“Argh! Not again!” yelled the Greenback as it chalked up another day of losses against its counterparts. In particular, the European currencies seemed bent on taking revenge against the Greenback as they continued to win back their recent losses.
Most economic reports from the US came in strong, with the import prices data and TIC long-term purchases report beating expectations. Import prices slid by only 0.6% in May instead of dropping by 1.1% as expected. It turns out that the decline in petroleum prices accounted for much of the slide in import prices for the month.
Meanwhile, the TIC long-term purchases report showed that net purchases of US securities fell from 140.5 billion USD to 83.0 billion USD in April. This suggests that demand for US securities rose more than estimated as investors from the UK, China, and Japan added to their Treasury holdings. On top of that, the ongoing debt drama in Europe encouraged investors to buy up relatively safer securities from Uncle Sam.
The Empire State manufacturing index turned out to be quite a disappointment as it failed to meet expectations. The index for June climbed from 19.1 to 19.6, falling short of the consensus at 20.1. Still, the rise suggests that manufacturing conditions improved during the month led by an increase in business investment and higher demand for exports.
Uncle Sam has a full day ahead, with a bunch of economic releases on the docket. First, the PPI and core PPI figures are due 12:30 pm GMT. These reports are slated to post a 0.5% drop and a 0.1% uptick respectively, suggesting that inflationary pressures are still subdued.
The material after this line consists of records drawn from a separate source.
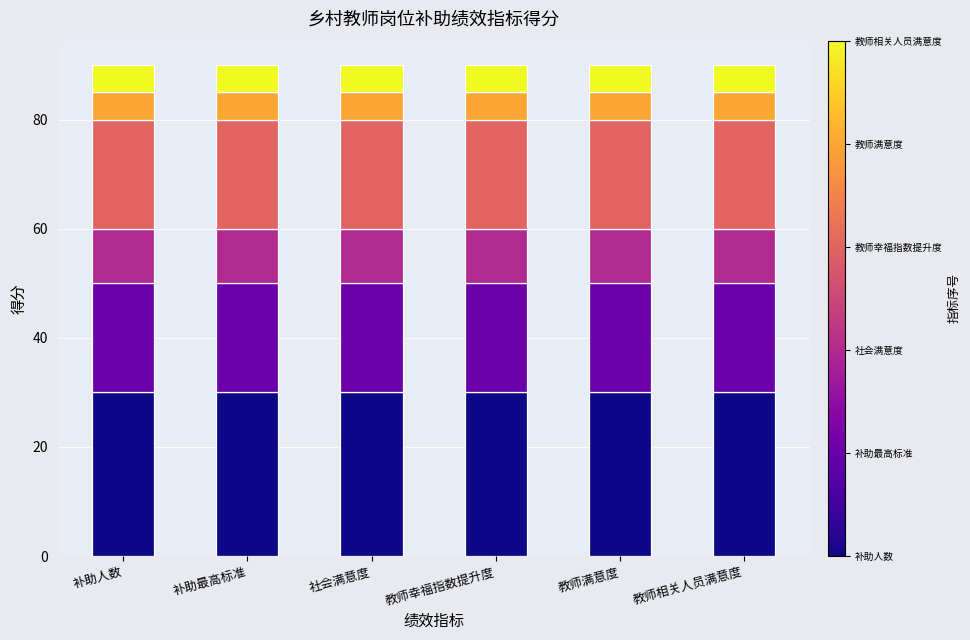

Count the number of data series in this chart.

6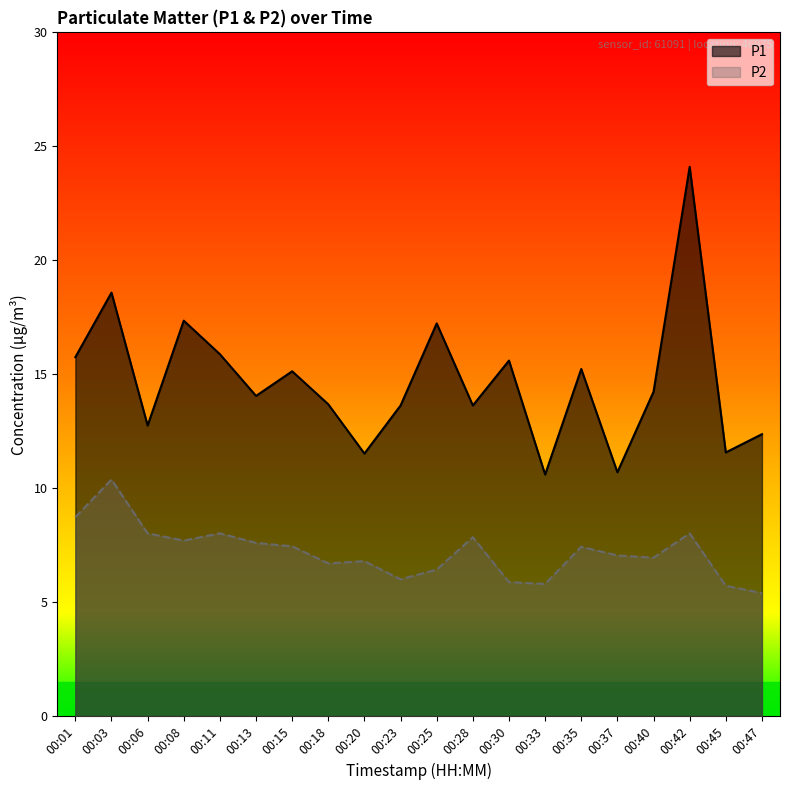

At how many categories does at least one series exceed 17?

4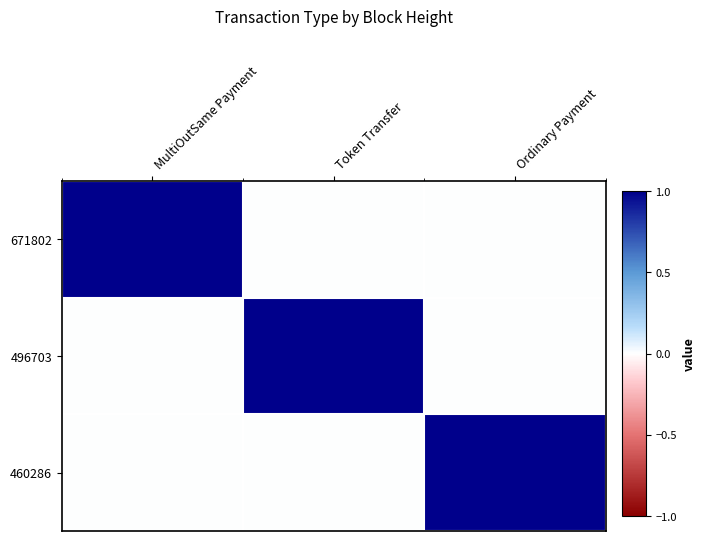

List the series in order of their peak value, lowest first.

671802, 496703, 460286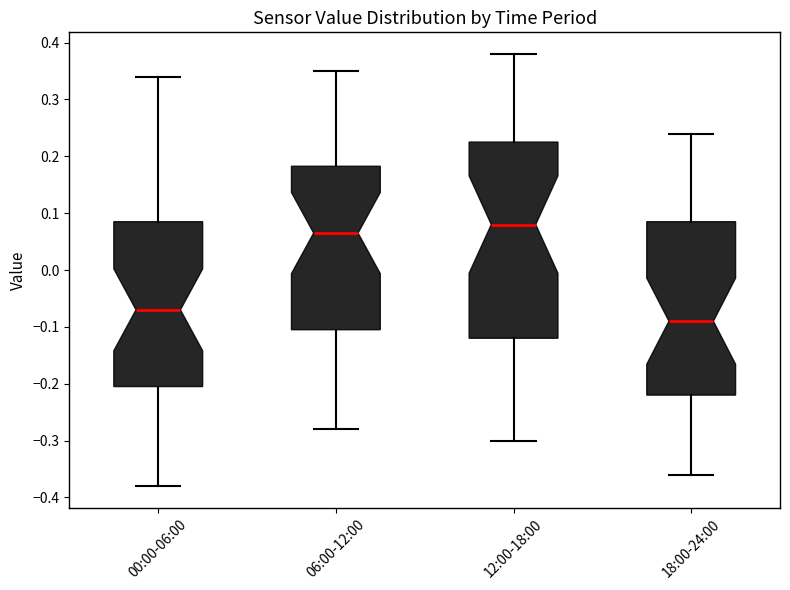

Where does the upper whisker of the box for 18:00-24:00 end on the y-axis? The values are not printed on the chart, so give them approximately, as read against the axis.

0.24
Next, the housing starts report also due 12:30 pm GMT could print a 0.65 million reading for May, down from the 0.67 million in housing starts seen last April. After that, the capacity utilization and industrial production figures are due. Capacity utilization is expected to climb from 73.7% to 74.6% in May while industrial production is estimated to rise by 0.9%. Better than expected results could encourage risk appetite to stay for another day, possibly driving the safe-haven Greenback lower against its rivals.
Later on, Fed Chairman Ben Bernanke is scheduled to give a speech at 9:45 pm GMT. He’ll be talking about financial reform at a conference in New York so keep your ears open for his remarks on the ongoing debt drama. Reassuring comments from the Fed head could spur demand for the Greenback.